I imagined my friend’s mother’s home filled with flowers, like my mother’s was after my father’s death, so at first I didn’t send anything. Then it dawned on me that I was a product of a businessman’s family and that we express ourselves much differently than academics. Turns out I was correct—only her father’s doctor had sent a bouquet. Their friends and family were sending long, heartfelt e-mails, and setting up a student scholarship in her father’s name.

Finally I could be useful in the sea of pain I feared. I wrote a long e-mail and sent flowers. For some reason her mother wrote back to an old e-mail account that has been turned off for years. I would never have received her beautiful thank you note if Charming Baby hadn’t been screwing around with my computer over the weekend. My in-box was flooded with junk correspondence from the old e-mail address.

As I cursed sharing my Mac with a seven-year old, I weeded through it all before deleting anything because of my Type-A first-born neurotic tendencies. I now feel very blessed to have a busybody son and that I received 2,247 e-mails to go through.
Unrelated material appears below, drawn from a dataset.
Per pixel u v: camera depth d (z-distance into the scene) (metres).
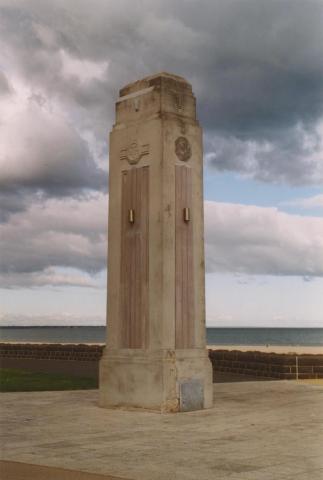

I found my friend’s mom’s gracious words and a photo attachment. It humbled me that she took the time to photograph the flowers I sent and send it to me. She was able to illustrate for me how much she is going to miss him. “In 46 years we never ran out of things to share, even if it was just the fact that there was a steller jay in the bird feeder and the one who saw it wanted the other one to be able to see it too.”